CLEAR CLIMATE CODE GISTEMP README FOR RELEASE 0.6.1
Nick Barnes, Climate Code Foundation
David Jones, Climate Code Foundation
$Date: 2011-06-01 16:08:26 -0400 (Wed, 01 Jun 2011) $
4. Input Data
7. Regression Testing
B. Document history
C. Copyright and license
This is release 0.6.1 of the Clear Climate Code GISTEMP project
Clear Climate Code have reimplemented GISTEMP (the GISS surface
temperature analysis system), to make it clearer. Work continues
towards making it more clear and more accessible.
ccc-gistemp release 0.6.1 is a release of ccc-gistemp version 0.6.
The purpose of version 0.6 is to make ccc-gistemp more useful by:
- allowing more flexible choices of input data. For example: GHCN v3;
USHCN only; ocean only.
- allowing a land mask to be used in the step where land and ocean
data are combined.
- making use on NumPy array.
- adding a setup.py
In addition there are various bug fixes and improvements to clarity.

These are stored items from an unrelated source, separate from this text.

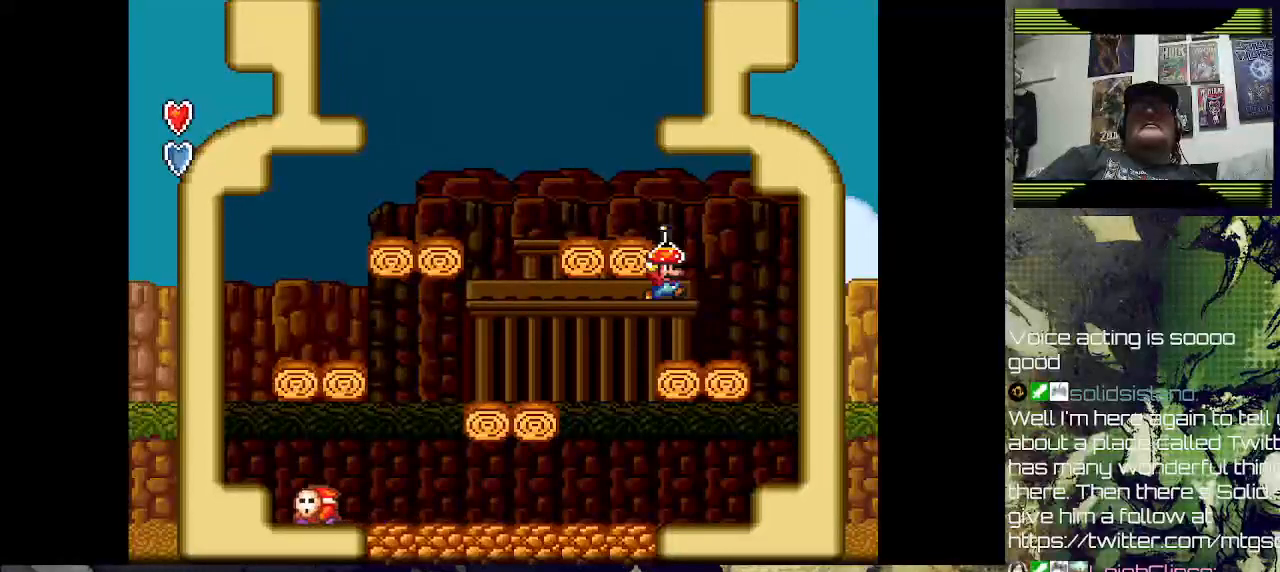
{"buttons": ["CROSS", "DPAD_LEFT"], "left_stick": "center", "right_stick": "center", "events": [[67, "DPAD_LEFT", "down"], [267, "CROSS", "down"]]}
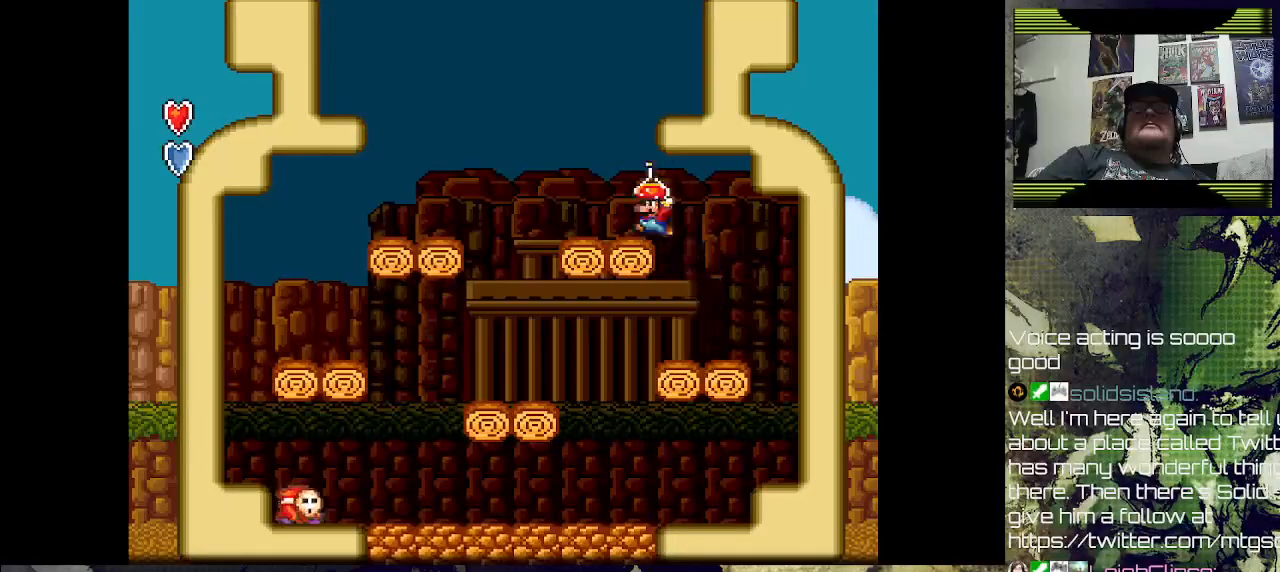
{"buttons": ["CROSS", "DPAD_RIGHT"], "left_stick": "center", "right_stick": "center", "events": [[100, "DPAD_LEFT", "up"], [167, "CROSS", "up"], [200, "DPAD_RIGHT", "down"], [333, "CROSS", "down"]]}
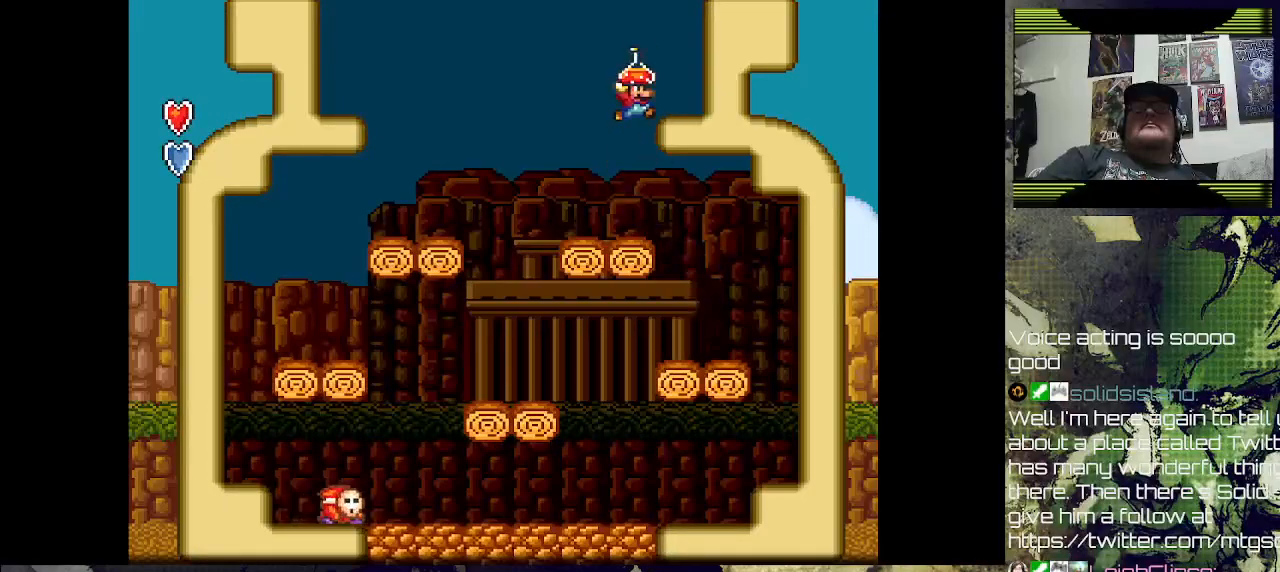
{"buttons": ["CROSS"], "left_stick": "center", "right_stick": "center", "events": [[267, "CROSS", "up"], [400, "CROSS", "down"], [400, "DPAD_RIGHT", "up"]]}
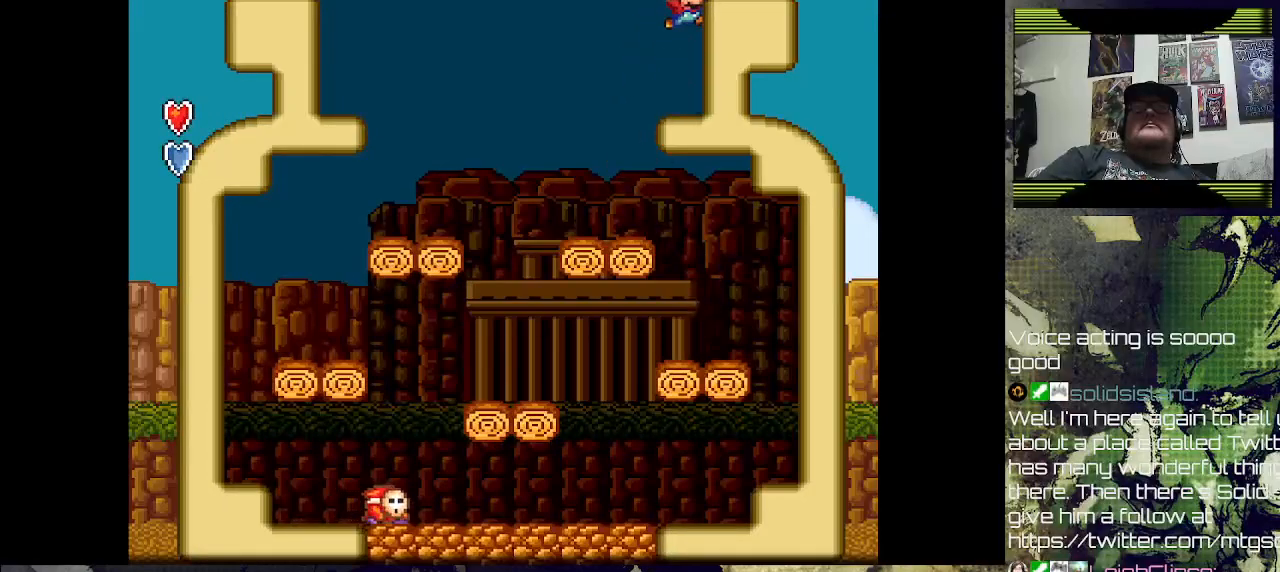
{"buttons": [], "left_stick": "center", "right_stick": "center", "events": [[133, "CROSS", "up"]]}
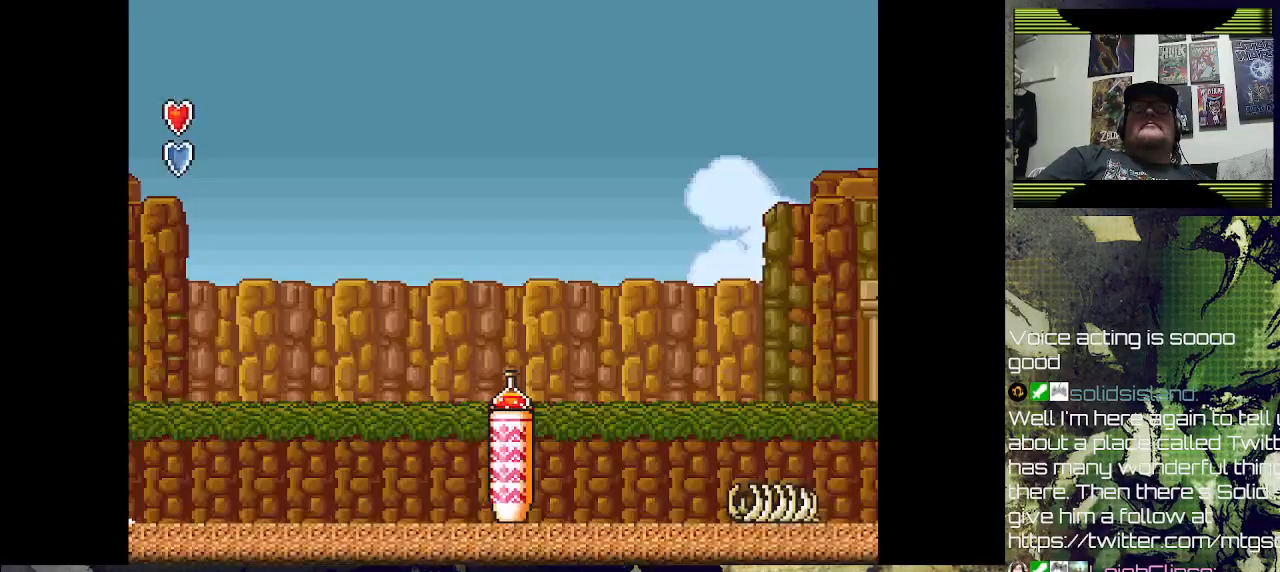
{"buttons": ["CROSS", "DPAD_RIGHT"], "left_stick": "center", "right_stick": "center", "events": [[267, "DPAD_RIGHT", "down"], [300, "CROSS", "down"]]}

Changes since earlier releases are described in more detail in
URLs for further information:
http://clearclimatecode.org/ Clear Climate Code website and blog.
http://ccc-gistemp.googlecode.com/ ccc-gistemp code repository.
You need Python and a machine that can run it, and a network
connection; there are no explicit operating system or CPU architecture
dependencies so "any" operating system or CPU should be okay.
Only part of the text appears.